W ubiegłym roku producent opakowań wypracował na czysto 2,1 mln zł. Zarząd nie przedstawił swojej propozycji podziału zysku. – To akcjonariusze na walnym zgromadzeniu podejmą ostateczną decyzję, ile dokładnie spółka przeznaczy środków na skup akcji, określą także cenę, po jakiej firma będzie mogła skupować walory – mówi Robert Groborz, prezes Ergu.

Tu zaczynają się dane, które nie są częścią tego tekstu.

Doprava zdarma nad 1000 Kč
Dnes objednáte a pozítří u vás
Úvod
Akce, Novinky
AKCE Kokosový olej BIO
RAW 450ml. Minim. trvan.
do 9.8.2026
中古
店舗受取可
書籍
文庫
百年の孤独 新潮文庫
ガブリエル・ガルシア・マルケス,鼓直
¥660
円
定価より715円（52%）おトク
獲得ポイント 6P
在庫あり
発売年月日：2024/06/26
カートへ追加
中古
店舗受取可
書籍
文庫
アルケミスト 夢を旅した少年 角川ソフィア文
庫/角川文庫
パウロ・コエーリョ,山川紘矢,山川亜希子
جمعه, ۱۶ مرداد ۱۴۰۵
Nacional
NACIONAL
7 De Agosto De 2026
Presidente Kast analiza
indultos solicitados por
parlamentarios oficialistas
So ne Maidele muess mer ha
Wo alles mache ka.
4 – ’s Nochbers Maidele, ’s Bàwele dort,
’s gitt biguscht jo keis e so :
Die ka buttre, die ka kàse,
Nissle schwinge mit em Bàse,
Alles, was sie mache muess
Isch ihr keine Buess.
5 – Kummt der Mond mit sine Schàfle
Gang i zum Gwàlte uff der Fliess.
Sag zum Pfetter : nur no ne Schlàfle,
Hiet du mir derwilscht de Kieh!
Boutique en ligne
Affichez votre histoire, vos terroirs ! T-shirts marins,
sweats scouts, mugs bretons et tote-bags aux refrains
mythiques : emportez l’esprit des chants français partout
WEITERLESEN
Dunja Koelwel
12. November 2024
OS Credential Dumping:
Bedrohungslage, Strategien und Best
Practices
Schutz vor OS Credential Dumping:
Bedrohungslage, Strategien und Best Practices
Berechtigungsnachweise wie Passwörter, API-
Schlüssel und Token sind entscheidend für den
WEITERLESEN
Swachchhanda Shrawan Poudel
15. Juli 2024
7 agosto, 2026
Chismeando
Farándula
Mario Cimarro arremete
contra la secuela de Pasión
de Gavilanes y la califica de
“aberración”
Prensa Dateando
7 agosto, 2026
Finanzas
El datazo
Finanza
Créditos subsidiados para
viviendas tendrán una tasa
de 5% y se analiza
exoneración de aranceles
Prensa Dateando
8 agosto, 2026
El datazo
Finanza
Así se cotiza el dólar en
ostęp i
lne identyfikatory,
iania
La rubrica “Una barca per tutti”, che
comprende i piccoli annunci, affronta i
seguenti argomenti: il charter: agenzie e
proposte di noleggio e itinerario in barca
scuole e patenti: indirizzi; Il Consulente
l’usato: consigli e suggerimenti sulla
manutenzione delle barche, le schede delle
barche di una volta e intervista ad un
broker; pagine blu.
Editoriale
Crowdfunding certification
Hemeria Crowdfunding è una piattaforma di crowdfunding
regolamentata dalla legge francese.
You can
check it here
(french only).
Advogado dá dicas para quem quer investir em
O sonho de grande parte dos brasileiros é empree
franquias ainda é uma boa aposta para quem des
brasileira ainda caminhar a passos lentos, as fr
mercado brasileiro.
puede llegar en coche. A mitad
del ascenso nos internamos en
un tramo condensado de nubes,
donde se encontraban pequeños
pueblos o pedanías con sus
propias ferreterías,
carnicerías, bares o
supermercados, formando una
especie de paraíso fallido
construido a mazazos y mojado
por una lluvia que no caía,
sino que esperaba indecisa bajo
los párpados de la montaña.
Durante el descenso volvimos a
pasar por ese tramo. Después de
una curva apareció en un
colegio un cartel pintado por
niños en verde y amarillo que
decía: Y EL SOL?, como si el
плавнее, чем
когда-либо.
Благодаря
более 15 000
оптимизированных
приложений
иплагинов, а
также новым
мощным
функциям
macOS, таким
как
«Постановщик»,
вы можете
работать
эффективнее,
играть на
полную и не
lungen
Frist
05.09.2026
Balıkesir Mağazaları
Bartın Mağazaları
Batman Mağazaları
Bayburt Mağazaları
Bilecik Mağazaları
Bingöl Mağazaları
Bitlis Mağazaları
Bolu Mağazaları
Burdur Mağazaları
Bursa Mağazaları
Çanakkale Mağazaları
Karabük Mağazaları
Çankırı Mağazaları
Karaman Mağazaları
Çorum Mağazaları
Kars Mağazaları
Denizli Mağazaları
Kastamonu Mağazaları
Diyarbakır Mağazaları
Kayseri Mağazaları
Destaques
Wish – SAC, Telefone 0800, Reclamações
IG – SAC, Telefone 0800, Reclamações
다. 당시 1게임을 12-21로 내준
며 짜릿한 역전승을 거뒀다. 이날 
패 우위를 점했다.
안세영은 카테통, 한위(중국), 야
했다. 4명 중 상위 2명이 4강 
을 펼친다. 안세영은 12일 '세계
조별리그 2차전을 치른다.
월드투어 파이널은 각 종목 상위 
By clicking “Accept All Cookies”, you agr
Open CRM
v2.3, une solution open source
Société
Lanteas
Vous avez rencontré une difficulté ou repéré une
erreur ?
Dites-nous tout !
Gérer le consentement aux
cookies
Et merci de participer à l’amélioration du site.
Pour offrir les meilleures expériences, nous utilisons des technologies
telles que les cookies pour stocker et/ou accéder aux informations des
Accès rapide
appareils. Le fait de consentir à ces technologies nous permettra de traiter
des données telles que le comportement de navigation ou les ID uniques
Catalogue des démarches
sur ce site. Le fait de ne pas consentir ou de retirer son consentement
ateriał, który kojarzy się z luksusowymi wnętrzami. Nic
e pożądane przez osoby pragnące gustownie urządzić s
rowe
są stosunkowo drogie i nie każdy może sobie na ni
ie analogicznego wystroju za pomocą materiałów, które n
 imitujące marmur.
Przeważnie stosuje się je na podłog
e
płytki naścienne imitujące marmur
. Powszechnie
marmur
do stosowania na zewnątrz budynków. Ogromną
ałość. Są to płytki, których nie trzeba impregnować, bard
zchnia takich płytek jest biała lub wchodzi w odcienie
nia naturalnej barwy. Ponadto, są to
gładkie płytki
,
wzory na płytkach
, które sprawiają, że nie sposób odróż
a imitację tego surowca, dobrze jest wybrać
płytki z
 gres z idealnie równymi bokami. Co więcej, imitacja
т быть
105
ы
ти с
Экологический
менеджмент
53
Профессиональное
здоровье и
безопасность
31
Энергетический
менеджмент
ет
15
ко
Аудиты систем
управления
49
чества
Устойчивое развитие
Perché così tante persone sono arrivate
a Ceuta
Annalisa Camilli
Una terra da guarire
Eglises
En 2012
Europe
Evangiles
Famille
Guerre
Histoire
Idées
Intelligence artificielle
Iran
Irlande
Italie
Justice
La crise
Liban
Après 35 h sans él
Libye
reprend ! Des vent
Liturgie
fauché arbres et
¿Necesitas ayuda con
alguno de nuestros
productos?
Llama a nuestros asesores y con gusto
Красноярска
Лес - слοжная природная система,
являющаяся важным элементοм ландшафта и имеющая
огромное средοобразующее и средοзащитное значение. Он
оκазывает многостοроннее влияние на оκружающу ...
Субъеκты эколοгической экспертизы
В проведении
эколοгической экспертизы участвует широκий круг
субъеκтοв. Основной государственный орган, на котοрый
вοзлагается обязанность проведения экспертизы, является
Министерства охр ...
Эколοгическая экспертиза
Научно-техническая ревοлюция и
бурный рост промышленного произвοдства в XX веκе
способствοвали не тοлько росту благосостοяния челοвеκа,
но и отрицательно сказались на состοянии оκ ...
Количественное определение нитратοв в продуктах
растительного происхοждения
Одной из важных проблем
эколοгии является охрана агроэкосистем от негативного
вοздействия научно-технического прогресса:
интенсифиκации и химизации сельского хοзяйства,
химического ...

Dodaje, że firma jest obecnie w trakcie przeglądu opcji strategicznych, który może skutkować różnymi decyzjami. – Skup akcji to de facto akumulacja kapitału do wykorzystania w przyszłości, np. z przeznaczeniem na inwestycje, ale także w ewentualnych procesach akwizycyjnych. Obecnie spółka posiada 12,12 proc. akcji, skupionych po średniej cenie 42,99 zł za walor – twierdzi Groborz.
Erg od kilku kwartałów systematycznie zwiększa moce produkcyjne. Szukając możliwości bardziej dynamicznego rozwoju, zwłaszcza na rynkach zagranicznych, postanowił przeprowadzić przegląd opcji strategicznych. Zarząd bierze pod uwagę różne scenariusze, w tym poszukiwanie inwestora strategicznego (branżowego lub finansowego), utrzymanie istniejącej, rozproszonej struktury właścicielskiej, wskazanie ewentualnych celów akwizycyjnych, a także zawarcie aliansu strategicznego.
W środę pierwszą transakcję akcjami Ergu zawarto po 47 zł. Gdyby po tej cenie spółka skupowała walory własne i miała na ten cel przeznaczony cały ubiegłoroczny zysk, to mogłaby nabyć ok. 44,7 tys. papierów. Taki pakiet ma ponad 5-proc. udział w kapitale i liczbie głosów na walnym zgromadzeniu.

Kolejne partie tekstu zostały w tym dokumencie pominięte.